- REQUIRED WORK -
Within the records, tally the lines that contain "camera" and reply with that number only.

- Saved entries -
____________

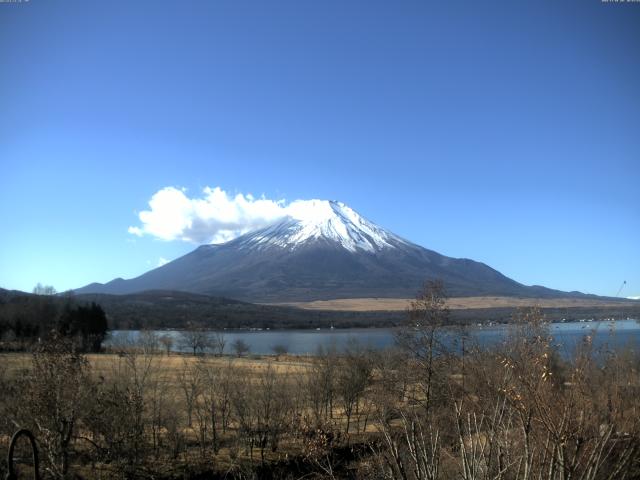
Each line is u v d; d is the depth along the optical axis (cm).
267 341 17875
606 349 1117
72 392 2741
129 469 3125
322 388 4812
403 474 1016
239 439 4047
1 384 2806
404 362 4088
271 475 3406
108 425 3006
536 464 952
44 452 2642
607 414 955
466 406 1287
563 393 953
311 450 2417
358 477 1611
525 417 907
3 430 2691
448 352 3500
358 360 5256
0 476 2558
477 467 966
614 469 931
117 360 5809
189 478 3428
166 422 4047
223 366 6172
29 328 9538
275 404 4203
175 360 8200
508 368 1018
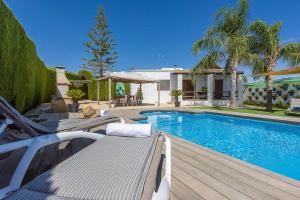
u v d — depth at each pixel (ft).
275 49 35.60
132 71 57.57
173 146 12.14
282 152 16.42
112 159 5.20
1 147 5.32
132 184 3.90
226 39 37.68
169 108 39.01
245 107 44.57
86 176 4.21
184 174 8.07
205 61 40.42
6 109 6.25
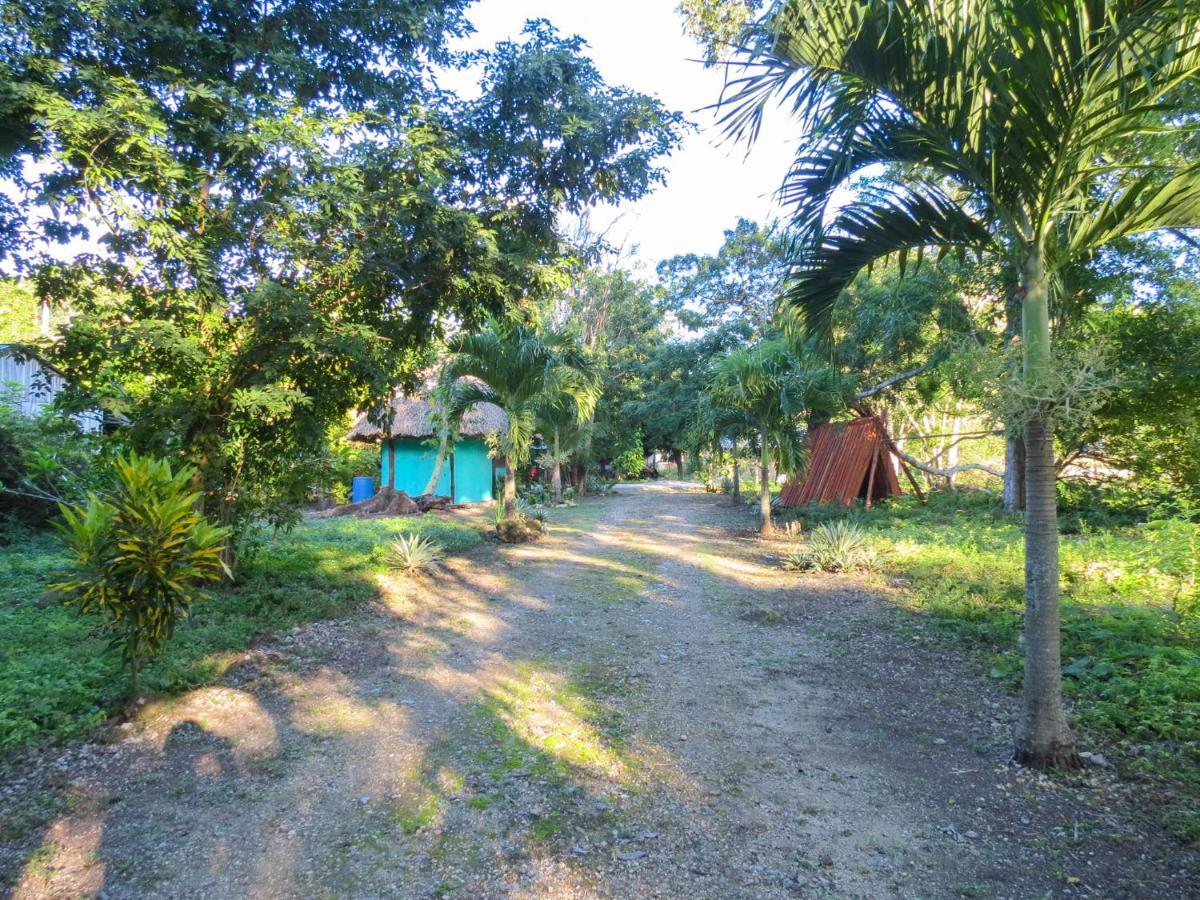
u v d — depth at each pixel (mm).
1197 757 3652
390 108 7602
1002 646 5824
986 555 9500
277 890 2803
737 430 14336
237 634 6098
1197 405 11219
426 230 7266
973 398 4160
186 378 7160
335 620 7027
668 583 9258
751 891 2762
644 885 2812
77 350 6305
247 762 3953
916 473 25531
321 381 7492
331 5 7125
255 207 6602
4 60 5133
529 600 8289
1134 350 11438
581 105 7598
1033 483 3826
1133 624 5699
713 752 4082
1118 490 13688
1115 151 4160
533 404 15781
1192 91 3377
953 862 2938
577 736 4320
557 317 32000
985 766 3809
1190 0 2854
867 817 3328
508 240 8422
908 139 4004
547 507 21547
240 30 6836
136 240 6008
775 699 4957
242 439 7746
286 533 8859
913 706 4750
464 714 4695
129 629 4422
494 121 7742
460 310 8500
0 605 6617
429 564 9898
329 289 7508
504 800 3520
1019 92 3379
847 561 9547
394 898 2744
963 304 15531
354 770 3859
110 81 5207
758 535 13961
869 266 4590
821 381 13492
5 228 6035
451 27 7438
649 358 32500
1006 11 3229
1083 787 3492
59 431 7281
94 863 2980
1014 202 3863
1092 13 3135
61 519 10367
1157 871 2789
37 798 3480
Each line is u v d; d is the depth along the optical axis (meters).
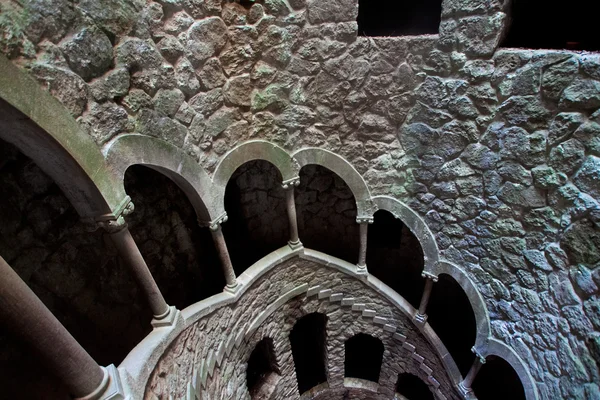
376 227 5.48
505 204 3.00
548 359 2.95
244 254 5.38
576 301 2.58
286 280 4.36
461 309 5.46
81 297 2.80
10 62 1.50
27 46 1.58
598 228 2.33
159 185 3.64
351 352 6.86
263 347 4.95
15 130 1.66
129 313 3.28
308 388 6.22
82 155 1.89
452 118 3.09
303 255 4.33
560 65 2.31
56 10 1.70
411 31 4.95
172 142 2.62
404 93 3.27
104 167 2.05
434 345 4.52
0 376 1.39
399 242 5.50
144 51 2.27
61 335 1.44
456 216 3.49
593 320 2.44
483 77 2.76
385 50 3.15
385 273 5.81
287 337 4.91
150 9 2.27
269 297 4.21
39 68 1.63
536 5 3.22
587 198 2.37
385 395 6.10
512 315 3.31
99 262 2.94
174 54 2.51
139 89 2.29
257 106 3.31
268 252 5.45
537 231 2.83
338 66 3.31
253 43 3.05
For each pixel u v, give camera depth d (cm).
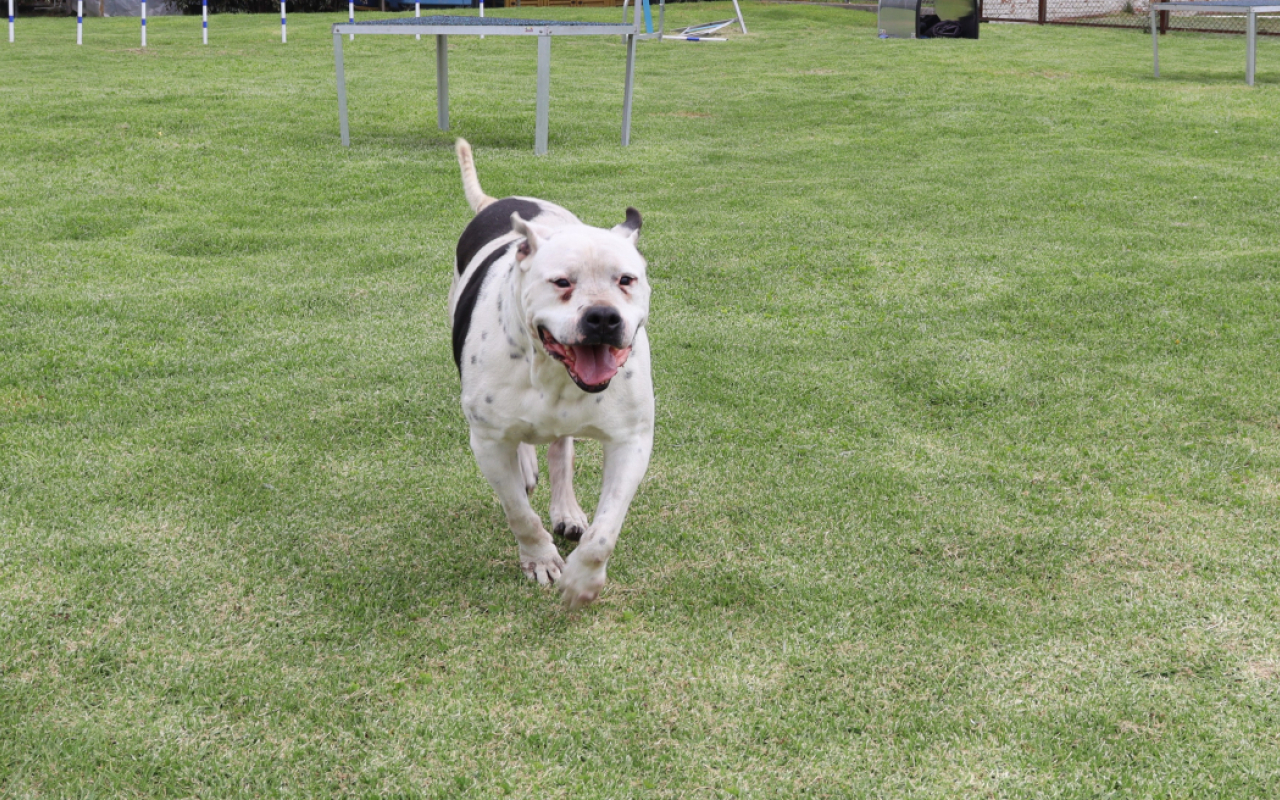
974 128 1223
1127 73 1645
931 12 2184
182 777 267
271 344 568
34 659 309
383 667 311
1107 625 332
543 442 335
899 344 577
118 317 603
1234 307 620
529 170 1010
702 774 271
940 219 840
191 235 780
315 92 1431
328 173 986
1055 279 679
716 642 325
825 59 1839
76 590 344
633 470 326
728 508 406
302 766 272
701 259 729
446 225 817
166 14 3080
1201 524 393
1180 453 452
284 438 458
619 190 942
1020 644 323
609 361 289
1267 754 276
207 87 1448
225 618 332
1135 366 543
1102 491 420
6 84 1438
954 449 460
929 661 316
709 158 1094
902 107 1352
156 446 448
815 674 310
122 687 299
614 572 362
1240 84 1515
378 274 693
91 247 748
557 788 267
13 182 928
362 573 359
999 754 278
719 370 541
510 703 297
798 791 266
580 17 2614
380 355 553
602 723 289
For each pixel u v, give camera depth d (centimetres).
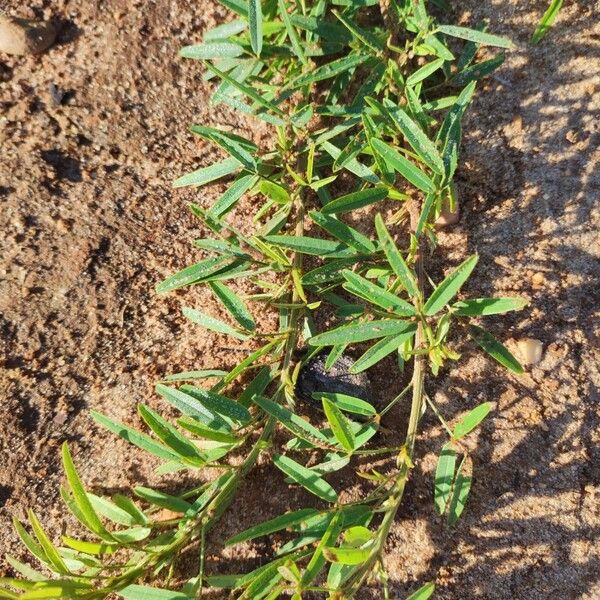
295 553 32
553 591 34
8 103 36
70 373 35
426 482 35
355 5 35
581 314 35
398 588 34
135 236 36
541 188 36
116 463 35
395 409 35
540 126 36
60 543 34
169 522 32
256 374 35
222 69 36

____________

- ANSWER FOR THE TASK -
2